**Aim of the exercise:** Once the line containing "HD Online Player" is located, output it and every line after it through the end of the records, exactly as written and nothing else.

━━ Provided entries ━━

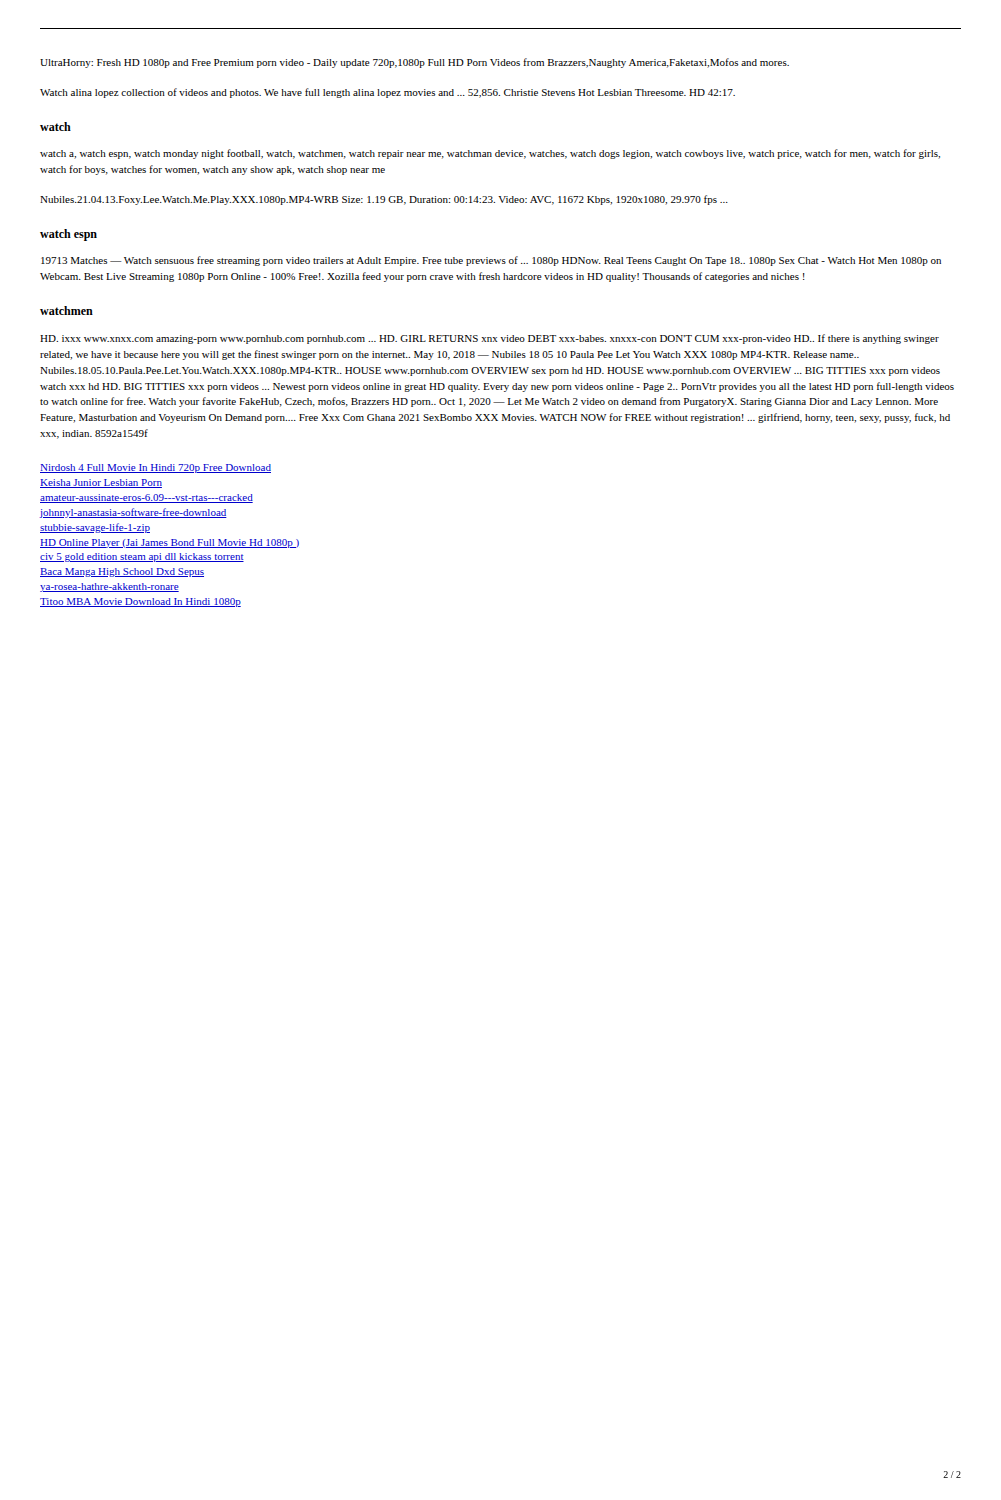UltraHorny: Fresh HD 1080p and Free Premium porn video - Daily update 720p,1080p Full HD Porn Videos from Brazzers,Naughty America,Faketaxi,Mofos and mores.
Watch alina lopez collection of videos and photos. We have full length alina lopez movies and ... 52,856. Christie Stevens Hot Lesbian Threesome. HD 42:17.
watch
watch a, watch espn, watch monday night football, watch, watchmen, watch repair near me, watchman device, watches, watch dogs legion, watch cowboys live, watch price, watch for men, watch for girls, watch for boys, watches for women, watch any show apk, watch shop near me
Nubiles.21.04.13.Foxy.Lee.Watch.Me.Play.XXX.1080p.MP4-WRB Size: 1.19 GB, Duration: 00:14:23. Video: AVC, 11672 Kbps, 1920x1080, 29.970 fps ...
watch espn
19713 Matches — Watch sensuous free streaming porn video trailers at Adult Empire. Free tube previews of ... 1080p HDNow. Real Teens Caught On Tape 18.. 1080p Sex Chat - Watch Hot Men 1080p on Webcam. Best Live Streaming 1080p Porn Online - 100% Free!. Xozilla feed your porn crave with fresh hardcore videos in HD quality! Thousands of categories and niches !
watchmen
HD. ixxx www.xnxx.com amazing-porn www.pornhub.com pornhub.com ... HD. GIRL RETURNS xnx video DEBT xxx-babes. xnxxx-con DON'T CUM xxx-pron-video HD.. If there is anything swinger related, we have it because here you will get the finest swinger porn on the internet.. May 10, 2018 — Nubiles 18 05 10 Paula Pee Let You Watch XXX 1080p MP4-KTR. Release name.. Nubiles.18.05.10.Paula.Pee.Let.You.Watch.XXX.1080p.MP4-KTR.. HOUSE www.pornhub.com OVERVIEW sex porn hd HD. HOUSE www.pornhub.com OVERVIEW ... BIG TITTIES xxx porn videos watch xxx hd HD. BIG TITTIES xxx porn videos ... Newest porn videos online in great HD quality. Every day new porn videos online - Page 2.. PornVtr provides you all the latest HD porn full-length videos to watch online for free. Watch your favorite FakeHub, Czech, mofos, Brazzers HD porn.. Oct 1, 2020 — Let Me Watch 2 video on demand from PurgatoryX. Staring Gianna Dior and Lacy Lennon. More Feature, Masturbation and Voyeurism On Demand porn.... Free Xxx Com Ghana 2021 SexBombo XXX Movies. WATCH NOW for FREE without registration! ... girlfriend, horny, teen, sexy, pussy, fuck, hd xxx, indian. 8592a1549f
Nirdosh 4 Full Movie In Hindi 720p Free Download
Keisha Junior Lesbian Porn
amateur-aussinate-eros-6.09---vst-rtas---cracked
johnnyl-anastasia-software-free-download
stubbie-savage-life-1-zip
HD Online Player (Jai James Bond Full Movie Hd 1080p )
civ 5 gold edition steam api dll kickass torrent
Baca Manga High School Dxd Sepus
ya-rosea-hathre-akkenth-ronare
Titoo MBA Movie Download In Hindi 1080p
2 / 2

━━━

**Answer to this exercise:**
HD Online Player (Jai James Bond Full Movie Hd 1080p )
civ 5 gold edition steam api dll kickass torrent
Baca Manga High School Dxd Sepus
ya-rosea-hathre-akkenth-ronare
Titoo MBA Movie Download In Hindi 1080p
2 / 2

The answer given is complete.